**PROBLEM DESCRIPTION:**
In the text on the 2006 Olympic women's 3000 metre short track relay, on what date was the final held?

**EXTRACT:**
- Opening Delimiter -

- Pictogram for short track
- Venue: Torino Palavela
- Dates: 12–22 February 2006
- Competitors: 36 from 8 nations

Medalists
- 1st place, gold medalist(s):  / South Korea Byun Chun-sa Choi Eun-kyung Jeon Da-hye Jin Sun-yu Kang Yun-mi
- 2nd place, silver medalist(s):  / Canada Alanna Kraus Anouk Leblanc-Boucher Amanda Overland Kalyna Roberge Tania Vicent
- 3rd place, bronze medalist(s):  / Italy Marta Capurso Arianna Fontana Katia Zini Mara Zini

= Short-track speed skating at the 2006 Winter Olympics – Women's 3000 metre relay =

The women's 3000 metre relay in short track speed skating at the 2006 Winter Olympics began with the semifinals, on 12 February, and concluded with the final on 22 February, at the Torino Palavela.

==Records==
Prior to this competition, the existing world and Olympic records were as follows:

No new world and Olympic records were set during this competition.

- Closing Delimiter -

**INFORMATION SUPPLIED:**
- Opening Delimiter -

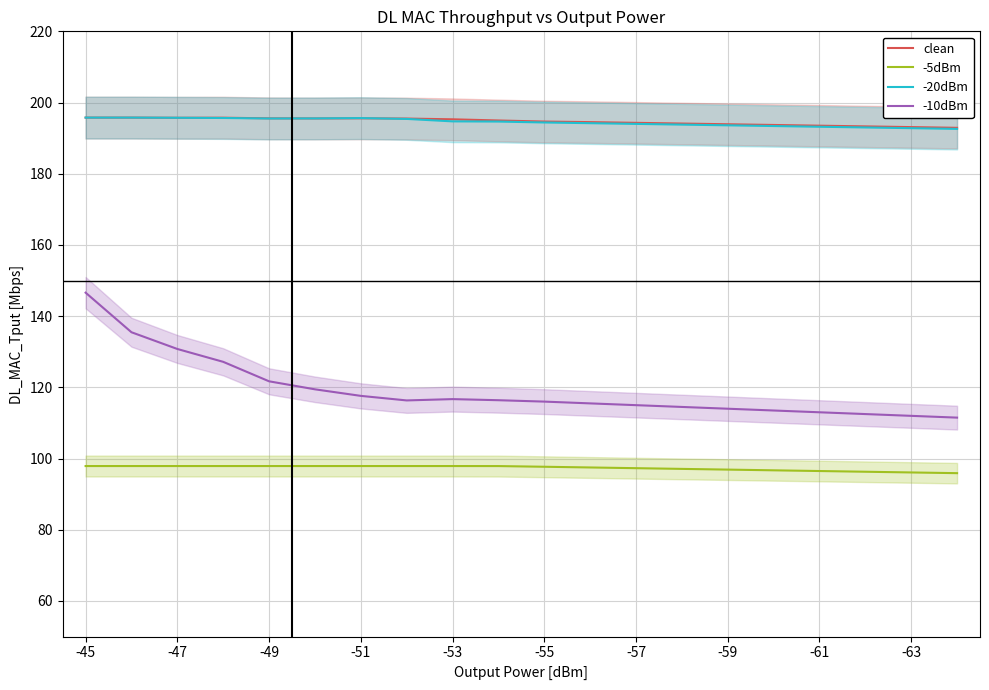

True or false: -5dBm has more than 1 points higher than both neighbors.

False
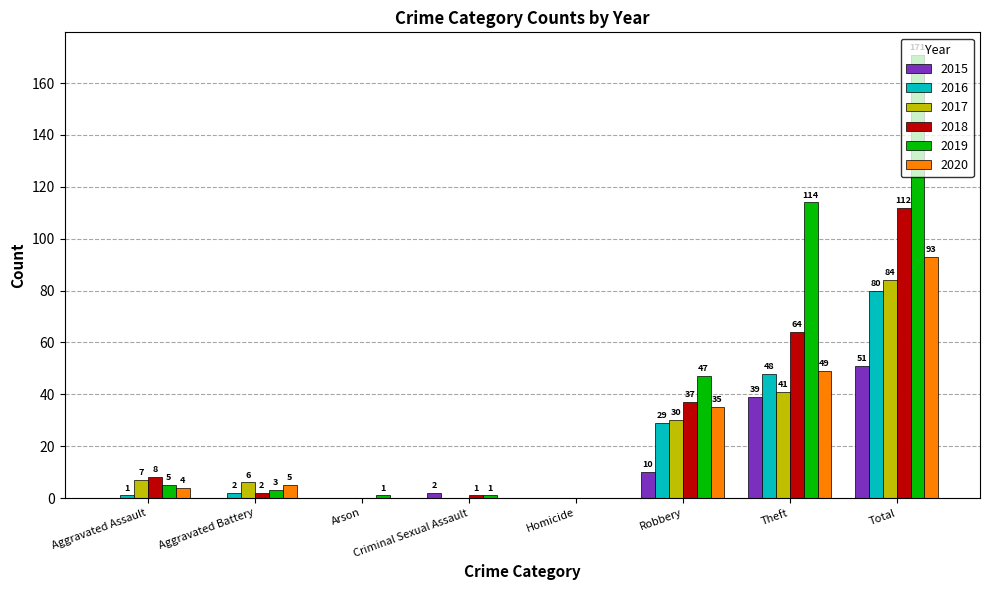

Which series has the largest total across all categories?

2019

- Closing Delimiter -

**SOLUTION TO THIS EXERCISE:**
22 February 2006